Unité de Chimie des Interfaces, Université Catholique de Louvain, Croix du Sud 2/18, B-1348 Louvain-la-Neuve, Belgium,¹ INSERM, U629, Mécanismes Moléculaires de la Pathogénie Microbienne, Lille, France,² Institut Pasteur de Lille, 1 rue du Professeur Calmette, F-59019 Lille Cedex, France,³ IFR 142, Molecular and Cellular Medicine, Lille, France,⁴ CNRS UMR 8161, IBL, Lille, France⁵

Received 10 August 2007/ Accepted 28 September 2007

The heparin-binding hemagglutinin (HBHA) is one of the few virulence factors identified for Mycobacterium tuberculosis. It is a surface-associated adhesin that expresses a number of different activities, including mycobacterial adhesion to nonphagocytic cells and microbial aggregation. Previous evidence indicated that HBHA is likely to form homodimers or homopolymers via a predicted coiled-coil region located within the N-terminal portion of the molecule. Here, we used single-molecule atomic-force microscopy to measure individual homophilic HBHA-HBHA interaction forces. Force curves recorded between tips and supports derivatized with HBHA proteins exposing their N-terminal domains showed a bimodal distribution of binding forces reflecting the formation of dimers or multimers. Moreover, the binding peaks showed elongation forces that were consistent with the unfolding of -helical coiled-coil structures.

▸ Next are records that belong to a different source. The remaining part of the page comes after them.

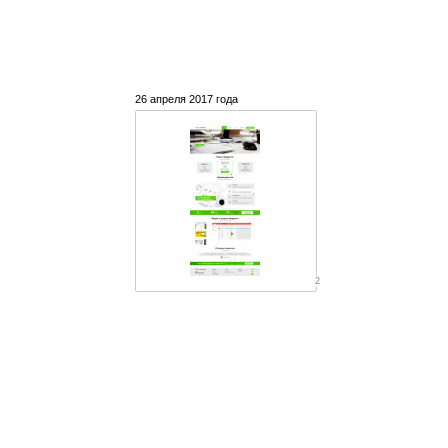
26 апреля 2017 года
2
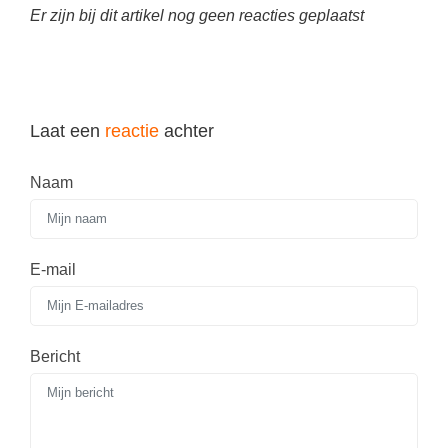
Techniek
Taalvaardigheden
Er zijn bij dit artikel nog geen reacties geplaatst
Topografie
LESMATERIAAL
Verkeer
Beeldende Vorming
Verzorging
Biologie
Laat een
reactie
achter
Geld PO
THEMA'S
Naam
Geld VO
Budgetteren
Geschiedenis
De boerderij
E-mail
Maatschappijleer
Duurzaamheid
Orientatie
Eerste wereldoorlog
Rekenen
Bericht
Evolutieleer
Sociale vaardigheden
Feest- en Gedenkdagen
Taalvaardigheid
Godsdienstonderwijs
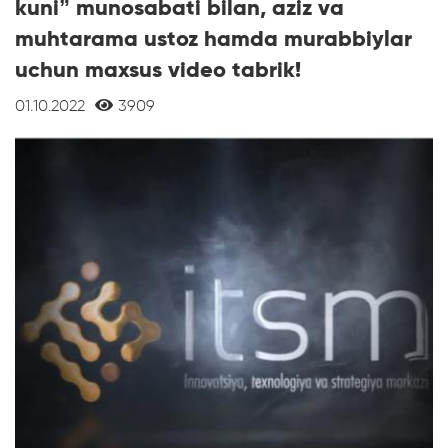
kuni” munosabati bilan, aziz va
muhtarama ustoz hamda murabbiylar
uchun maxsus video tabrik!
01.10.2022
3909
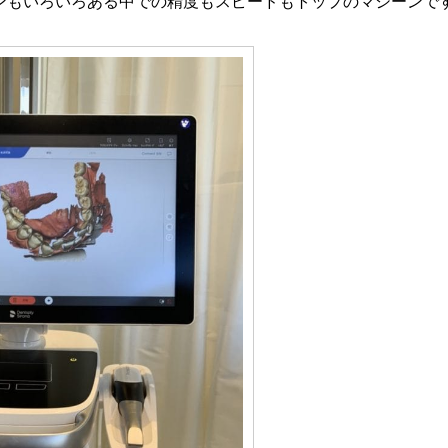
マシーンもいろいろある中での精度もスピードもトップのマシーンで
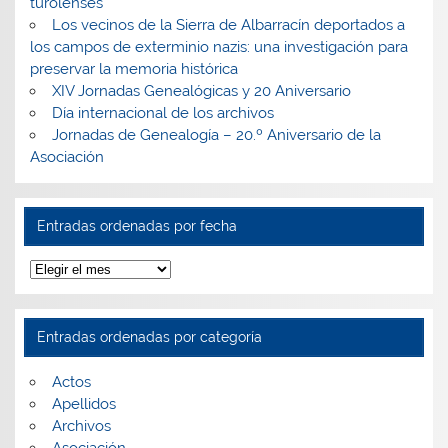
turolenses
Los vecinos de la Sierra de Albarracín deportados a
los campos de exterminio nazis: una investigación para
preservar la memoria histórica
XIV Jornadas Genealógicas y 20 Aniversario
Día internacional de los archivos
Jornadas de Genealogía – 20.º Aniversario de la
Asociación
Entradas ordenadas por fecha
Entradas
ordenadas
por
fecha
Entradas ordenadas por categoría
Actos
Apellidos
Archivos
Asociación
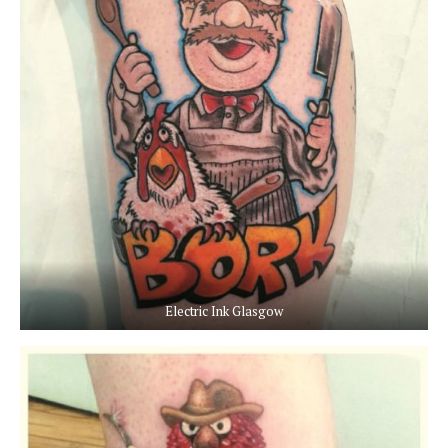
Electric Ink Glasgow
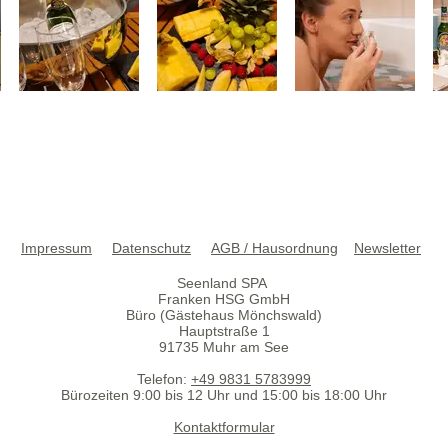
Impressum
Datenschutz
AGB / Hausordnung
Newsletter
Seenland SPA
Franken HSG GmbH
Büro (Gästehaus Mönchswald)
Hauptstraße 1
91735 Muhr am See
Telefon:
+49 9831 5783999
Bürozeiten 9:00 bis 12 Uhr und 15:00 bis 18:00 Uhr
Kontaktformular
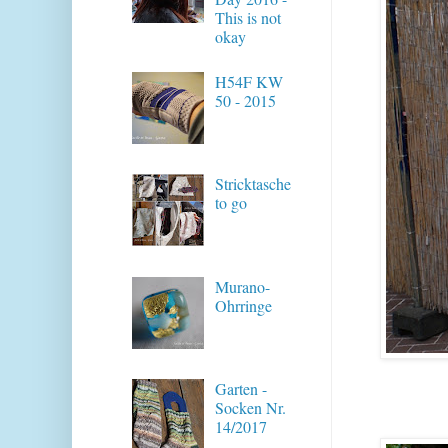
This is not
okay
H54F KW
50 - 2015
Stricktasche
to go
Murano-
Ohrringe
Garten -
Socken Nr.
14/2017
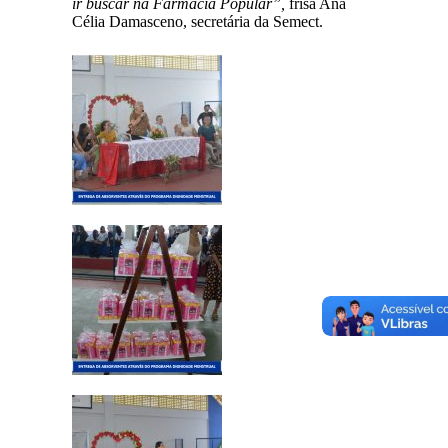
ir buscar na Farmácia Popular”,
frisa Ana
Célia Damasceno, secretária da Semect.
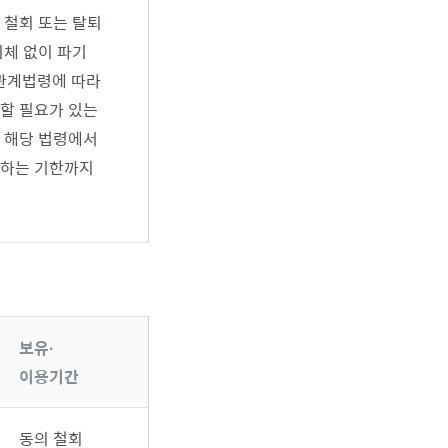
 철회 또는 탈퇴
지체 없이 파기
 관계법령에 따라
할 필요가 있는
 해당 법령에서
하는 기한까지
관
보유∙
이용기간
동의 철회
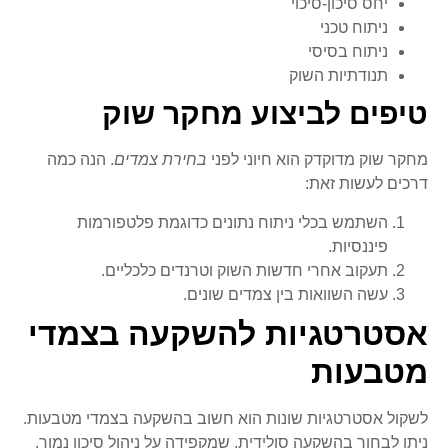
יחס סיכון-סיכוי
ניתוח טכני
ניתוח בסיסי
תנודתיות השוק
טיפים לביצוע מחקר שוק
מחקר שוק מדוקדק הוא חיוני לפני
בחירת צמדים
. הנה כמה
דרכים לעשות זאת:
השתמש בכלי ניתוח נתונים כדוגמת פלטפורמות
פיננסיות.
תעקוב אחרי חדשות השוק וטרנדים כלכליים.
עשה השוואות בין צמדים שונים.
אסטרטגיות להשקעה בצמדי
מטבעות
לשקול אסטרטגיות שונות הוא חשוב בהשקעה בצמדי מטבעות.
ניתן לבחור בהשקעה סולידית, שמקפידה על ניהול סיכון נמוך.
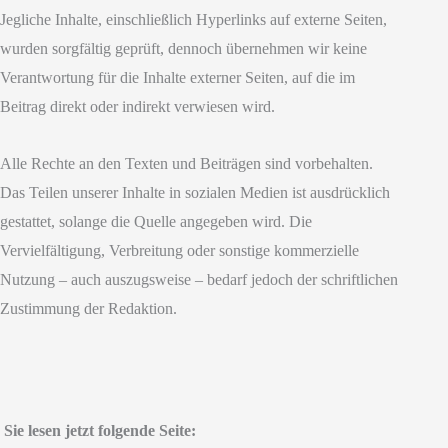
Jegliche Inhalte, einschließlich Hyperlinks auf externe Seiten,
wurden sorgfältig geprüft, dennoch übernehmen wir keine
Verantwortung für die Inhalte externer Seiten, auf die im
Beitrag direkt oder indirekt verwiesen wird.
Alle Rechte an den Texten und Beiträgen sind vorbehalten.
Das Teilen unserer Inhalte in sozialen Medien ist ausdrücklich
gestattet, solange die Quelle angegeben wird. Die
Vervielfältigung, Verbreitung oder sonstige kommerzielle
Nutzung – auch auszugsweise – bedarf jedoch der schriftlichen
Zustimmung der Redaktion.
Sie lesen jetzt folgende Seite:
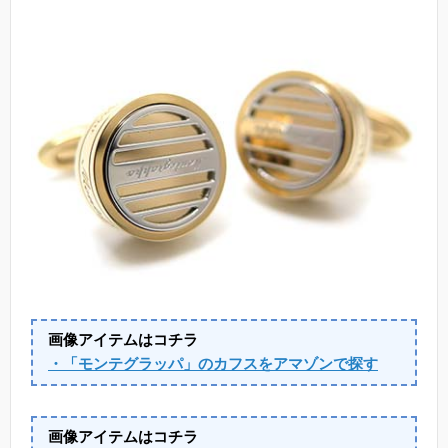
画像アイテムはコチラ
・「モンテグラッパ」のカフスをアマゾンで探す
画像アイテムはコチラ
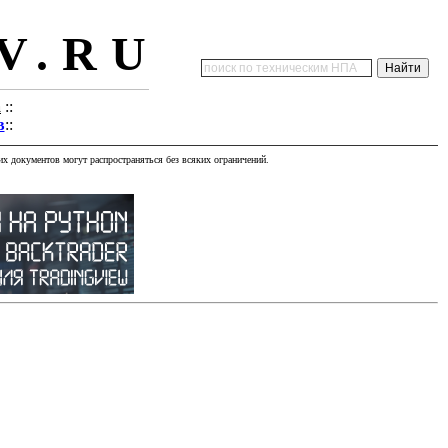
V.RU
а
::
в
::
х документов могут распространяться без всяких ограничений.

By contrast, force curves obtained for proteins exposing their lysine-rich C-terminal domains showed a broader distribution of binding events, suggesting that they originate primarily from intermolecular electrostatic bridges between cationic and anionic residues rather than from specific coiled-coil interactions. Notably, similar homophilic HBHA-HBHA interactions were demonstrated on live mycobacteria producing HBHA, while they were not observed on an HBHA-deficient mutant. Together with the fact that HBHA mediates bacterial aggregation, these observations suggest that the single homophilic HBHA interactions measured here reflect the formation of multimers that may promote mycobacterial aggregation.

Published ahead of print on 12 October 2007.